При внимательном чтении «Пнин» оказывается вовсе не таким уж простым романом. Во-первых, внимательный читатель замечает, что рассказчик опять не вполне надежен. Во-вторых, у видного русского литератора, героя романа, какие-то сложные отношения с главным его героем: он его счастливый и безжалостный соперник в любви. Не исключено еще при этом, что он выдумщик. «Вы не верьте ни одному его слову… — крикнул как-то, еще в парижскую пору их знакомства, честный Пнин, — он все выдумывает». Рассказчик двоится, даже троится, а Пнин и вовсе как будто ускользает от рассказчика. По определению Джулии Баадер, существует «реалистический» Пнин, «живой», может, самый «живой» из всех набоковских персонажей, ускользающий от произвола сочинителя. Доступен ли такой Пнин проникновению рассказчика в его нутро? Вряд ли. Ведь главное условие продолжения человеческой жизни — это, согласно Набокову, «ее укромность, сокрытость от глаз… Человек может существовать лишь до тех пор, пока он отгорожен от своего окружения». Неожиданные приступы странной болезни (у него «тень за сердцем» — так и сам Набоков в одном из писем описывал свою болезнь) разрушают эту оболочку, и тогда Пнин точно сливается со своим прошлым, выпадает из реальности. Очнувшись, он приходит к выводу, что главное — это просто продолжать существование. Это возвращение в жизнь знаменуется появлением белочки на аллее сквера. Белочка (как и эта скамья, и листья, и эти соцветья) уже присутствовала некогда в детской комнате Пнина, в резьбе ширмы и в узорах обоев. Она появляется всякий раз при его погружении в прошлое или в размышлениях о смысле существования. Именно белочка возвращает его к реальности. Своей настоятельной жаждой она отвлекает его от горьких слез после визита его бывшей жены. На открытке, посланной Пниным Виктору, — снова белочка, а подпись объясняет, что по-гречески слово белка означает «тенехвост»: тень прошлого неизменно идет в хвосте жизни. Иногда все эти связи достаточно тонки, обозначены лишь одним словом, намеком. Вот, к примеру, эпизод, в котором Пнин шествует в университетскую библиотеку:

«Гудок поезда прозвучал вдали со степной печалью. Тощий бельчонок метнулся через солнечное пятно на снегу, туда, где тень ствола, оливково-зеленая на траве, становилась на время серовато-синей, а сам ствол с царапучим и шустрым скрипом возносил свои голые сучья в небо… Бельчонок, скрытый теперь в каком-то развилке, сердито стрекотал, брюзжа на хулиганов, выживших его с дерева».
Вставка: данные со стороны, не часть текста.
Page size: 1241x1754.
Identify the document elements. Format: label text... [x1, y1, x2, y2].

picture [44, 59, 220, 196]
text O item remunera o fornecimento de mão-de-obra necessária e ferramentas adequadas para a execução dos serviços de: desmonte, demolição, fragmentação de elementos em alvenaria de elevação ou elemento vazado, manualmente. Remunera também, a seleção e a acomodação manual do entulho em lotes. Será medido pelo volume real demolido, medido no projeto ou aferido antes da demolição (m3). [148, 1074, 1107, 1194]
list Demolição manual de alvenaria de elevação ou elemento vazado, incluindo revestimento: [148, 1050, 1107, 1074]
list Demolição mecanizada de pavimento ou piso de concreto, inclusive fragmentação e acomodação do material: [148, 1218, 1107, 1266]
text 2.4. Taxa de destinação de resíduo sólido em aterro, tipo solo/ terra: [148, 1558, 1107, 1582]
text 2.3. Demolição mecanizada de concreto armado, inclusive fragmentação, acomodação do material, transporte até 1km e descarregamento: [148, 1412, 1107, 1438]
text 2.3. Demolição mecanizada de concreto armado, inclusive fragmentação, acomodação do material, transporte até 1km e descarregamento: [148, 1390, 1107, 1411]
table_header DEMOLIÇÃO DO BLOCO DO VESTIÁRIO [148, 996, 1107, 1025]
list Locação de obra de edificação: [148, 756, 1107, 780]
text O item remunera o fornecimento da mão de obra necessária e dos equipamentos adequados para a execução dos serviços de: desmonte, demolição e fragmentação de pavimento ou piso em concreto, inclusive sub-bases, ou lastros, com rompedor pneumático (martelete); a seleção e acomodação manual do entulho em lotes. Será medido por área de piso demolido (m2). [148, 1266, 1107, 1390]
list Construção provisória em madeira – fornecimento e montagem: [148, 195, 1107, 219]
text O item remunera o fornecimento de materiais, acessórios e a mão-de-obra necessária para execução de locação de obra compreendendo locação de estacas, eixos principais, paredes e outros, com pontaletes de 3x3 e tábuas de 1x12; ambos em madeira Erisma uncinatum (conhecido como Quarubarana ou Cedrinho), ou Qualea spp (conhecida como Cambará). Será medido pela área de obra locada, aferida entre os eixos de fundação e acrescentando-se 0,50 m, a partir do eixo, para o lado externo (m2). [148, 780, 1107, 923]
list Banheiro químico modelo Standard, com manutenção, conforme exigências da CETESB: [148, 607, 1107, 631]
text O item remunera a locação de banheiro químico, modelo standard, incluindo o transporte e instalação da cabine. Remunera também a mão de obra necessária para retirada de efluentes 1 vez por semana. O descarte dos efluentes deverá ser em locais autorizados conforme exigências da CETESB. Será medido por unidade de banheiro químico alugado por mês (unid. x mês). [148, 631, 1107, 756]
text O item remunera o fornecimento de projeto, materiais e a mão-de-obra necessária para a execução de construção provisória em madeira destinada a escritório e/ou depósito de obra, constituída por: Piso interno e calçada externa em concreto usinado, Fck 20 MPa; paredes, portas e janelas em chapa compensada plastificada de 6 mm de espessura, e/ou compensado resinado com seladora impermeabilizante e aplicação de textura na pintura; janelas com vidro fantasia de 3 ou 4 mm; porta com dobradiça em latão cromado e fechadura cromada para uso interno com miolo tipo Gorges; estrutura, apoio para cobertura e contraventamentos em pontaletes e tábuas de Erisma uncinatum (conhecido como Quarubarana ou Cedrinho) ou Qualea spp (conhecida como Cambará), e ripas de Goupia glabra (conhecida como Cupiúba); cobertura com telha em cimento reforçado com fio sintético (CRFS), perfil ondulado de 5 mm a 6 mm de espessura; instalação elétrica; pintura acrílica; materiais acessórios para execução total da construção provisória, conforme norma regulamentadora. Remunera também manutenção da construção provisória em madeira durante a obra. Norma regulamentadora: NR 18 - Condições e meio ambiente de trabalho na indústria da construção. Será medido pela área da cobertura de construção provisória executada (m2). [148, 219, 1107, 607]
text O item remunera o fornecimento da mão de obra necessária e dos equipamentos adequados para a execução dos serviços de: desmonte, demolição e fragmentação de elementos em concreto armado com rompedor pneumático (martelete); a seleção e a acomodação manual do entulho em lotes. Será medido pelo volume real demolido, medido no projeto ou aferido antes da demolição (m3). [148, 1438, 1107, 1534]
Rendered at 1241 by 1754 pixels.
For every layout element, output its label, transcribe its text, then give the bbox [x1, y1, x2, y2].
Степная печаль гудка в Новой Англии, бельчонок, выжитый с законного места, — а дальше вдруг упавший том раскрывается на фотографии русского поля, цветов, Толстого… Добравшись до библиотеки, Пнин и сам уподобляется белке, унося с собой книги в гнездо, как орех.

Пнин очеловечивает белочек. У одной из них, вероятно, жар, она хочет пить… А случайно ли первую любовь Пнина, убитую нацистами в концлагере, звали Мира Белочкина?

Самые наблюдательные из читателей (обычно это набоковеды, конечно) приметили еще и Золушку. На новоселье у Пнина заходит речь о башмачке Золушки — и Пнин объясняет, что он был вовсе не стеклянный, а из беличьего меха. По мнению набоковедов, есть какая-то не вполне ясная связь между Пниным, белочкой, Золушкой, сыном Лизы Виктором, талантливым художником, пытающимся постигнуть «градацию зольно-пепельных Золушкиных оттенков, превосходящих возможности человеческого восприятия», и духовным («водным») отцовством Пнина. Так или иначе, размышляя об этих приемах Набокова, нельзя не согласиться с героиней романа Джоун Клементс, которая на той же вечеринке у Пнина (она была уже «сильно навеселе» и прерывала «фразы… глубокими охающими вздохами») говорит о некоем писателе: «…чего он добивается — хоо — почти во всех своих романах — хоо — это — хоо — выражения фантастической повторяемости определенных ситуаций?»